Hemat saya, salah satu penyebab bencana banjir yang melanda beberapa daerah kecamatan-desa di Kabupaten Banggai tidak dapat dilepaskan dari tingginya angka pemberangusan hutan yang dilancarkan oleh korporasi beberapa tahun terakhir. Massifnya roda investasi sektor eksploitasi Sumber Daya Alam (SDA) seperti nikel, gas dan minyak bumi menyebabkan ribuan hektar kawasan hutan di babat habis demi kepentingan akumulasi. Hal ini berimplikasi pada kurangnya daya dukung vegetasi sebagai instrumen resapan air yang dapat mencegah banjir dan tanah longsor (Kodoatie, 2002).
Menurut data Global Forest Watch, dari tahun 2001 sampai 2021, Kabupaten Banggai telah kehilangan sebanyak 50.9kha hutan primer basah, menyumbang 46% dari total tree cover loss dalam periode yang sama.
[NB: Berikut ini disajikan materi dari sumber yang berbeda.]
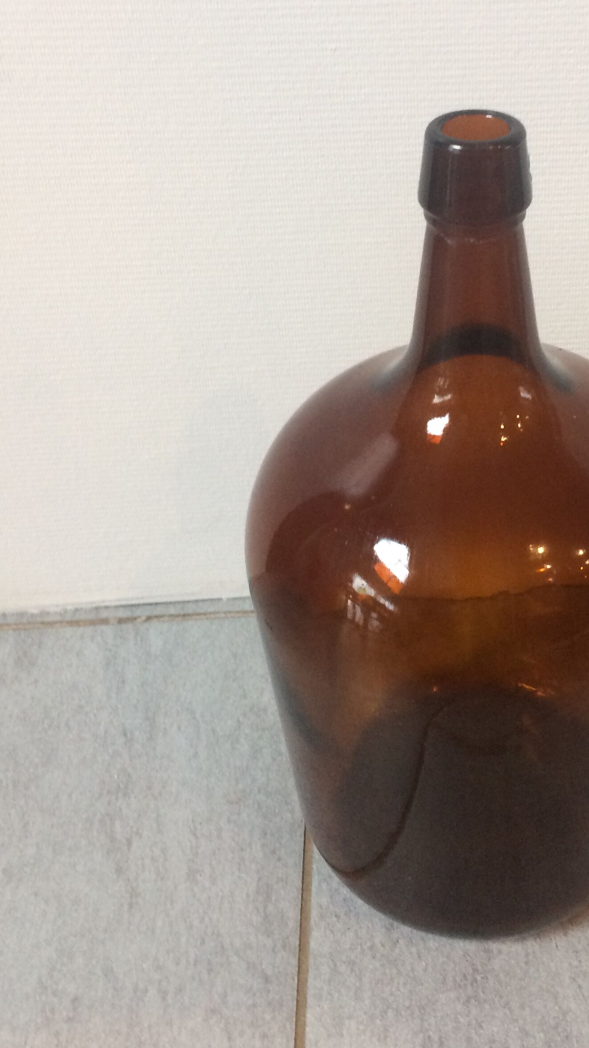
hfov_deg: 26.6
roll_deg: +1.0
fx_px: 1222
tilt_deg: -39.6
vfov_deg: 46.2
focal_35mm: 44
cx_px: 467
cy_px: 425
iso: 160
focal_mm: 4.15
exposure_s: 1/33
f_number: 2.2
Area total hutan primer basah di Banggai berkurang 9.5% dalam periode waktu ini. Selain itu, Kabupaten Banggai juga kehilangan 111kha tutupan pohon yang setara dengan penurunan 15% tutupan pohon sejak tahun 2000, dan setara dengan 74.3Mt emisi CO₂e.
Menagih Janji Bupati
Visi Bupati Banggai Amir Tamoreka adalah “terwujudnya Banggai Maju, Mandiri, dan Sejahtera Berbasis Kearifan Lokal”. Sedangkan pilar ketiga misi yang tertuang dalam kampanyenya adalah percepatan penanggulangan bencana. Sekilas, misi ini perlu mendapatkan apresiasi karena memupuk semangat masyarakat untuk tanggap bencana. Namun dalam tataran implementasi, cukup sulit menemukan hal yang demikian.
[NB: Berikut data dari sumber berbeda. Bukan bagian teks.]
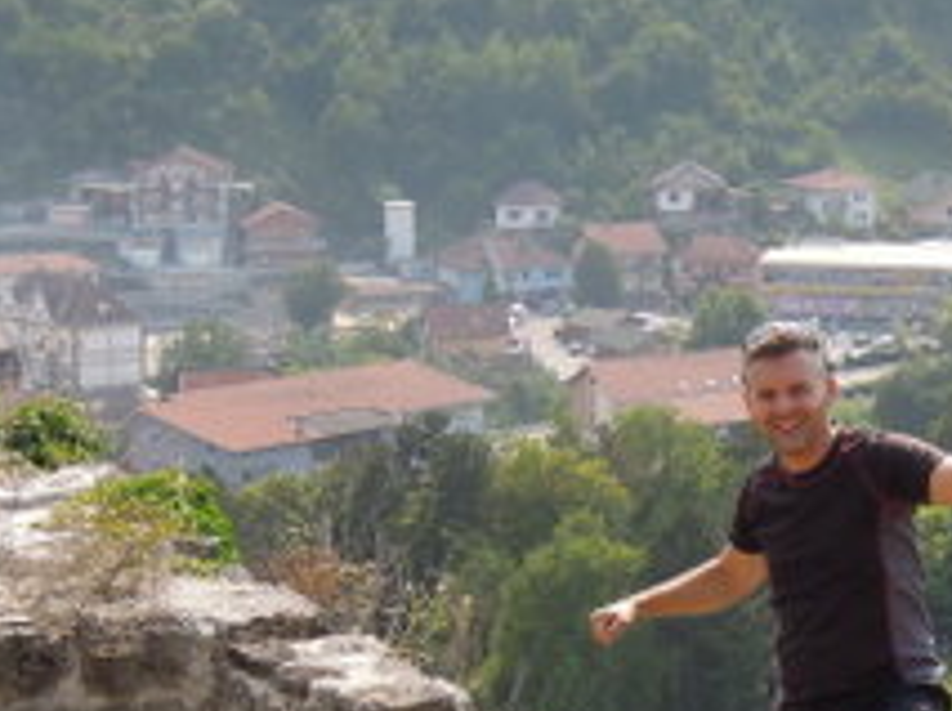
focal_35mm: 140
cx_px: 840
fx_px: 3844
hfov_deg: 14.0
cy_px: 470
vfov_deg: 10.6
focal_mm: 11.1
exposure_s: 1/500
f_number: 4.2
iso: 160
Alih-alih peduli penanggulangan bencana, acapkali bupati justru terlihat riang bersua dengan korporasi pemberangus hutan. Akibatnya, aksi mitigasi terkesan di tinggalkan dan bencana pun tak terhindarkan. Maraknya bencana banjir yang terjadi secara berulang di Kabupaten Banggai cukup membuktikan bagaimana gagapnya pemerintah daerah dalam melakukan serangkaian upaya penanggulangan untuk mencegah dan mengurangi risiko bencana.
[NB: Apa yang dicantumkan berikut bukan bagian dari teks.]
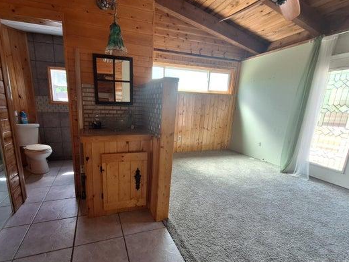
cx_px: 153
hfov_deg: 94.0
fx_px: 161
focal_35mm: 16
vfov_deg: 77.9
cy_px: 142
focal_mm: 1.74
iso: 64
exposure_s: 1/40
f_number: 2.2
Jika ditilik pada aspek yuridis, fenomena ini jelas bertentangan dengan Undang-Undang Nomor 24 Tahun 2007 tentang Penanggulangan Bencana. Pasal 5 UU a quo telah tegas memandatkan bahwa aksi penanggulangan bencana adalah tanggung jawab pemerintah pusat dan daerah. Oleh karena itu, kegagapan pemerintah kabupaten banggai dalam merespon dan menyelesaikan permasalahan banjir tidak hanya melukai hati publik atas janji suci kampanyenya, tetapi juga merupakan bentuk penghianatan terhadap amanat ketentetuan peraturan perundang-undangan yang berlaku.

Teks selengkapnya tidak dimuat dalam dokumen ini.